Hiç düşündünüz mü, hayatınızda bir seçiminizi farklı yapsaydınız şu anda nasıl bir yaşamınız olurdu? Küçük kararlar önemlidir hayat yolculuğumuzda. Aldığımız kararlar sonucunda bazen pişmanlık duyuyor ve keşke ile kuruyoruz cümlelerimizi. O pişmanlıkları yaşamasaydınız hayatınız nasıl olurdu hiç merak ettiniz mi?
Son zamanlarda çok popüler olan Matt Haig’in “Gece Yarısı Kütüphanesi” adlı kitabı; her yaşamın milyonlarca seçim ihtiva ettiğine parmak basıyor. Bir kararın yerine başka bir karar geçtiğinde, bütün sonuçların değiştiği ve bambaşka bir hayat yaşama olasılığı üzerine duruyor. Nora Seed ölüm ile yaşam arasındaki köprüde, kendini Gece Yarısı Kütüphanesinde buluyor.
İşte tam o anda, geçmişe yönelik deneyemediği, aklına takılan, başka bir çıkış noktasının olup olmayacağını düşündüklerini deneyimlemek için bir “yüzleşme” yaşıyor.
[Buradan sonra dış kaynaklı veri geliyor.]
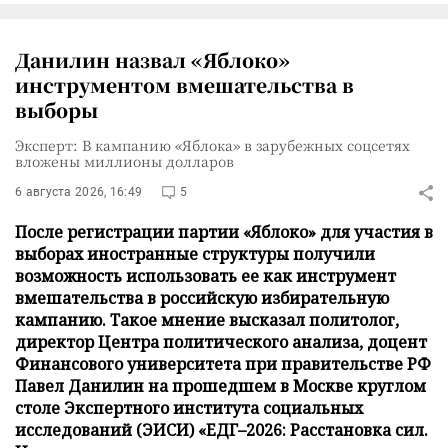
Данилин назвал «Яблоко»
инструментом вмешательства в
выборы
Эксперт: В кампанию «Яблока» в зарубежных соцсетях
вложены миллионы долларов
6 августа 2026, 16:49
5
После регистрации партии «Яблоко» для участия в
выборах иностранные структуры получили
возможность использовать ее как инструмент
вмешательства в российскую избирательную
кампанию. Такое мнение высказал политолог,
директор Центра политического анализа, доцент
Финансового университета при правительстве РФ
Павел Данилин на прошедшем в Москве круглом
столе Экспертного института социальных
исследований (ЭИСИ) «ЕДГ–2026: Расстановка сил.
Yaşayamadıklarımız için “Keşke!” demek en kolayı. Pişmanlıklar kitabının hepimiz üzerinde farklı bir yansıması var. Yazar, “Pişmanlıklarını telafi etme şansın olsaydı, bazı konularda farklı davranır mıydın?” diye fısıldıyor bizlere.
Gece Yarısı Kütüphanesi'nde gördüğü sonsuz sayıdaki kitabın, yaşadığı sonsuz sayıdaki hayatları anlatan kitaplar olduğunu ve bir adet de pişmanlıklarının yazılı olduğu bir kitap olduğunu öğrenen Nora, pişmanlıklarından yola çıkarak, hayatının dönüm noktası olduğunu düşündüğü anlarda aldığı veya alamadığı kararlar sonucu yaşadığı farklı hayatlara gidiyor.
Kitapta beni etkileyen cümlelerden biri, “Hiçbirimiz dünkü insan değiliz”, verdiğimiz her karar düne olan bakışımızı da değiştiriyor. Sonucunda zorluk ve sıkıntı da olsa verdiğim her kararın şimdiki ben olmama katkı sağladığını, düne takılıp kalmanın bize bir faydasının olmadığını düşünenlerdenim. Geçmişte yaptığımız seçimler, kararlar, davranışlar bizi bugünlere taşıyor. Bugünümüzden memnun değilsek de, farklı bir gelecek oluşturmak elimizde tam da şu anda.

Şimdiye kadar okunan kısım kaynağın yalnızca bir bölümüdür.